THE PROBLEM - Scan the records below for lines with the word "routes", then state how many you find and nothing else.

[Page images and extracted text]
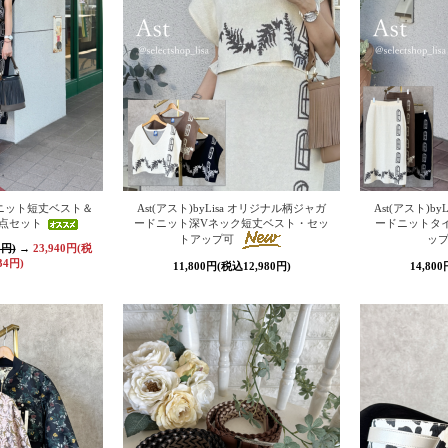
sa ニット短丈ベスト＆
Ast(アスト)byLisa オリジナル柄ジャガ
Ast(アスト)b
点セット
ードニット深Vネック短丈ベスト・セッ
ードニットタ
トアップ可
ッ
0円)
→
23,940円(税
34円)
11,800円(税込12,980円)
14,80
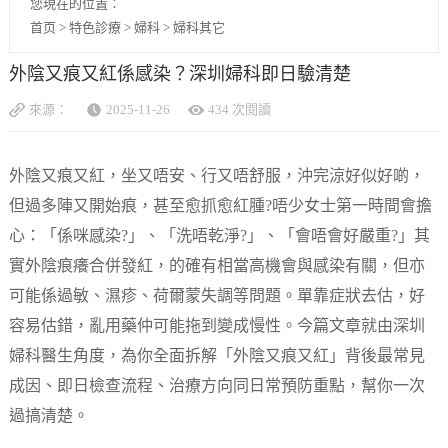
您現在的位置：
首页
>
特色診療
>
婦科
>
婦科其它
外陰又痕又紅係感染？深圳婦科即日驗清楚
來源：
2025-11-26
434 次閱讀
外陰又痕又紅，坐又唔安、行又唔舒服，沖完涼好似好啲，
但過多陣又開始痕，甚至愈抓愈紅腫?唔少女士第一時間會擔
心：「係咪感染?」、「洗唔乾淨?」、「會唔會好嚴重?」其
實外陰痕癢合併發紅，的確有相當高機會與感染有關，但亦
可能係過敏、濕疹、荷爾蒙失調等問題。單靠症狀去估，好
容易估錯，亂用藥仲可能拖到變成慢性。今篇文章就由深圳
婦科醫生角度，為你全面拆解「外陰又痕又紅」背後最常見
成因、即日檢查流程、治療方向同日常預防重點，幫你一次
過搞清楚。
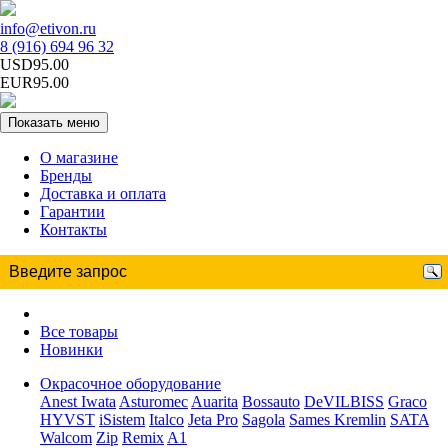
info@etivon.ru
8 (916) 694 96 32
USD95.00
EUR95.00
Показать меню
О магазине
Бренды
Доставка и оплата
Гарантии
Контакты
Все товары
Новинки
Окрасочное оборудование
Anest Iwata
Asturomec
Auarita
Bossauto
DeVILBISS
Graco
HYVST
iSistem
Italco
Jeta Pro
Sagola
Sames Kremlin
SATA
Walcom
Zip
Remix
A1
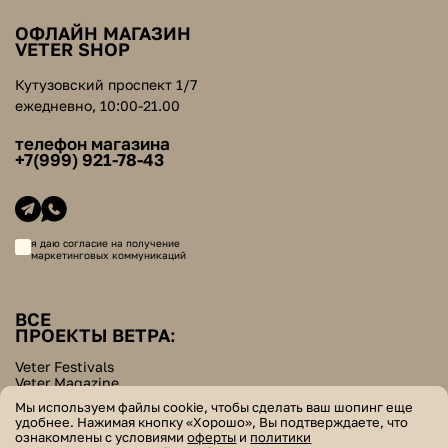
ОФЛАЙН МАГАЗИН
VETER SHOP
Кутузовский проспект 1/7
ежедневно, 10:00-21.00
телефон магазина
+7(999) 921-78-43
я даю согласие на получение
маркетинговых коммуникаций
ВСЕ
ПРОЕКТЫ ВЕТРА:
Veter Festivals
Veter Magazine
Veter School
Мы используем файлы cookie, чтобы сделать ваш шопинг еще
Helpers Bazar
удобнее. Нажимая кнопку «Хорошо», Вы подтверждаете, что
ознакомлены с условиями
оферты
и
политики
© veter. все права защищены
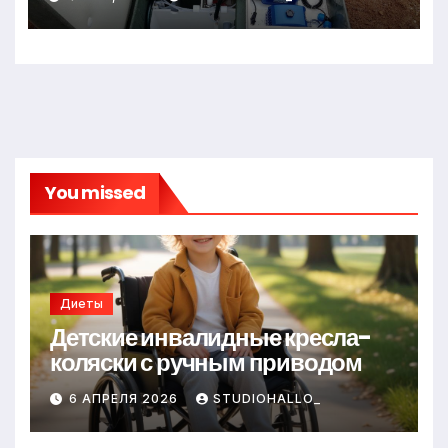
You missed
Диеты
Детские инвалидные кресла-
коляски с ручным приводом
6 АПРЕЛЯ 2026
STUDIOHALLO_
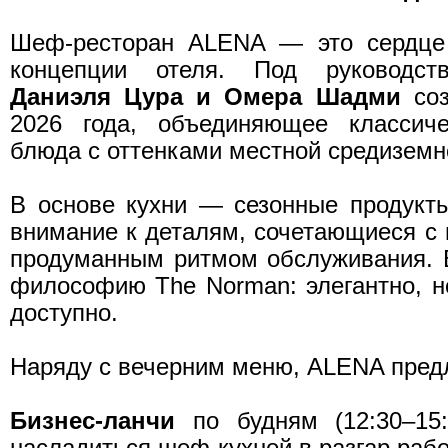
Шеф-ресторан ALENA — это сердце 
концепции отеля. Под руководст
Даниэля Цура и Омера Шадми
соз
2026 года, объединяющее классиче
блюда с оттенками местной средиземн
В основе кухни — сезонные продукты
внимание к деталям, сочетающиеся с 
продуманным ритмом обслуживания. 
философию The Norman: элегантно, но
доступно.
Наряду с вечерним меню, ALENA предл
Бизнес-ланчи
по будням (12:30–15:
насладиться шеф-кухней в разгар рабо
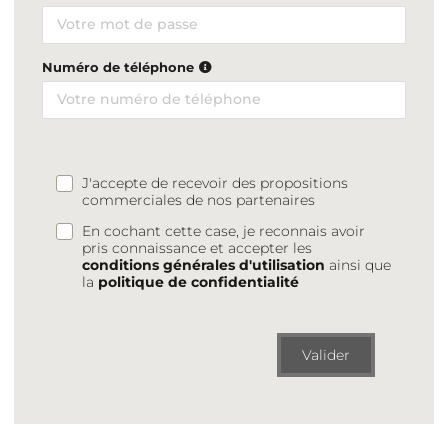
Numéro de téléphone
J'accepte de recevoir des propositions
commerciales de nos partenaires
En cochant cette case, je reconnais avoir
pris connaissance et accepter les
conditions générales d'utilisation
ainsi que
la
politique de confidentialité
Valider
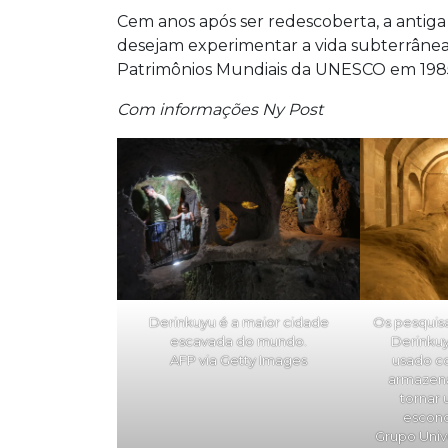
Cem anos após ser redescoberta, a antiga 
desejam experimentar a vida subterrânea 
Patrimônios Mundiais da UNESCO em 198
Com informações Ny Post
Derinkuyu é a maior cidade
Os pesquis
escavada do mundo.
Derinkuy
AFP via Getty Images
usado c
armazen
tornar 
escond
Grupo Univ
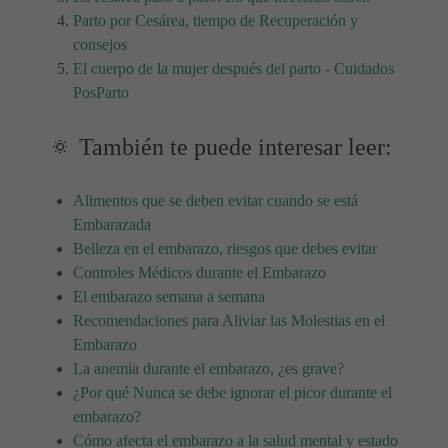
Parto por Cesárea, tiempo de Recuperación y
consejos
El cuerpo de la mujer después del parto - Cuidados
PosParto
🔅 También te puede interesar leer:
Alimentos que se deben evitar cuando se está
Embarazada
Belleza en el embarazo, riesgos que debes evitar
Controles Médicos durante el Embarazo
El embarazo semana a semana
Recomendaciones para Aliviar las Molestias en el
Embarazo
La anemia durante el embarazo, ¿es grave?
¿Por qué Nunca se debe ignorar el picor durante el
embarazo?
Cómo afecta el embarazo a la salud mental y estado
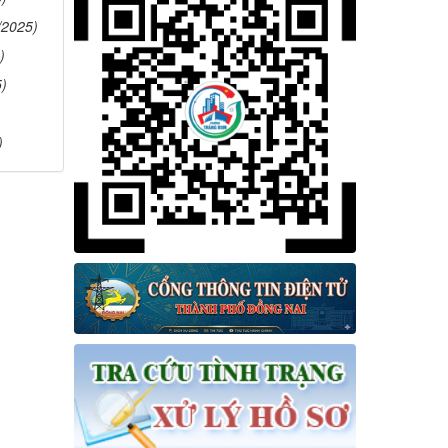
/2025)
)
5)
)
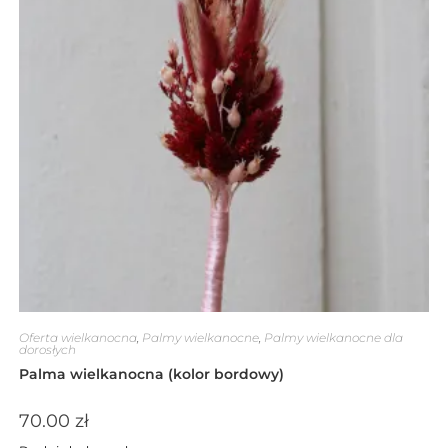
Oferta wielkanocna
,
Palmy wielkanocne
,
Palmy wielkanocne dla
dorosłych
Palma wielkanocna (kolor bordowy)
70.00
zł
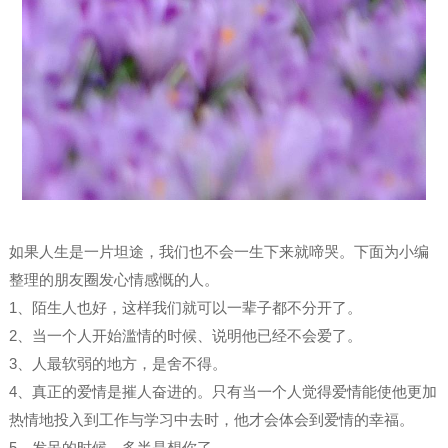
如果人生是一片坦途，我们也不会一生下来就啼哭。下面为小编
整理的朋友圈发心情感慨的人。
1、陌生人也好，这样我们就可以一辈子都不分开了。
2、当一个人开始滥情的时候、说明他已经不会爱了。
3、人最软弱的地方，是舍不得。
4、真正的爱情是摧人奋进的。只有当一个人觉得爱情能使他更加
热情地投入到工作与学习中去时，他才会体会到爱情的幸福。
5、发呆的时候，多半是想你了。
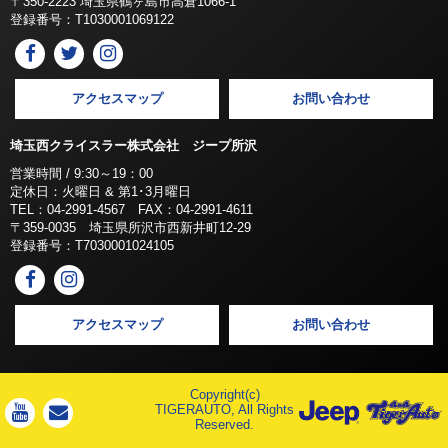
〒350-2223 埼玉県鶴ヶ島市高倉1066-1
登録番号：T1030001069122
アクセスマップ
お問い合わせ
埼玉西クライスラー株式会社 ジープ所沢
営業時間 / 9:30～19：00
定休日：火曜日 & 第1･3月曜日
TEL：04-2991-4567 FAX：04-2991-4611
〒359-0035 埼玉県所沢市西新井町12-29
登録番号：T7030001024105
アクセスマップ
お問い合わせ
Copyright(c)
TIGERAUTO, All Rights
Reserved.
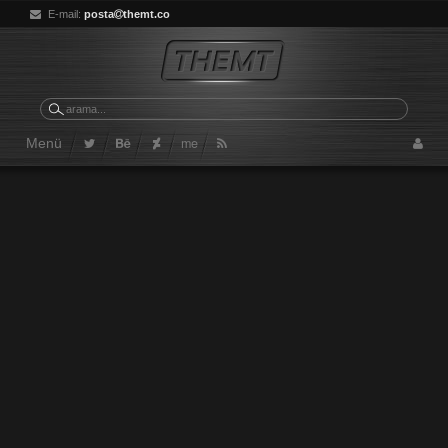
E-mail:
posta
themt.co
me
Menü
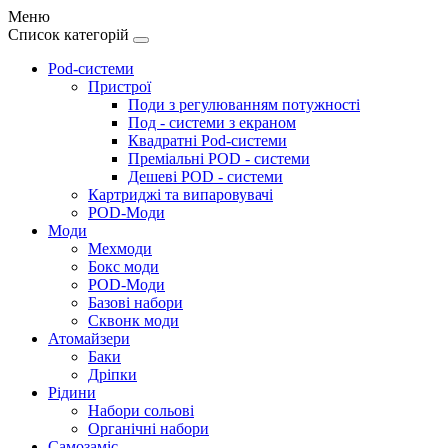
Меню
Список категорій
Pod-системи
Пристрої
Поди з регулюванням потужності
Под - системи з екраном
Квадратні Pod-системи
Преміальні POD - системи
Дешеві POD - системи
Картриджі та випаровувачі
POD-Моди
Моди
Мехмоди
Бокс моди
POD-Моди
Базові набори
Сквонк моди
Атомайзери
Баки
Дріпки
Рідини
Набори сольові
Органічні набори
Самозаміс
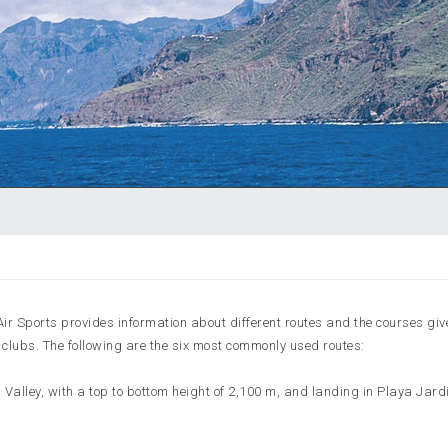
ir Sports provides information about different routes and the courses giv
clubs. The following are the six most commonly used routes:
a Valley, with a top to bottom height of 2,100 m, and landing in Playa Jard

FINAL ANSWER - 2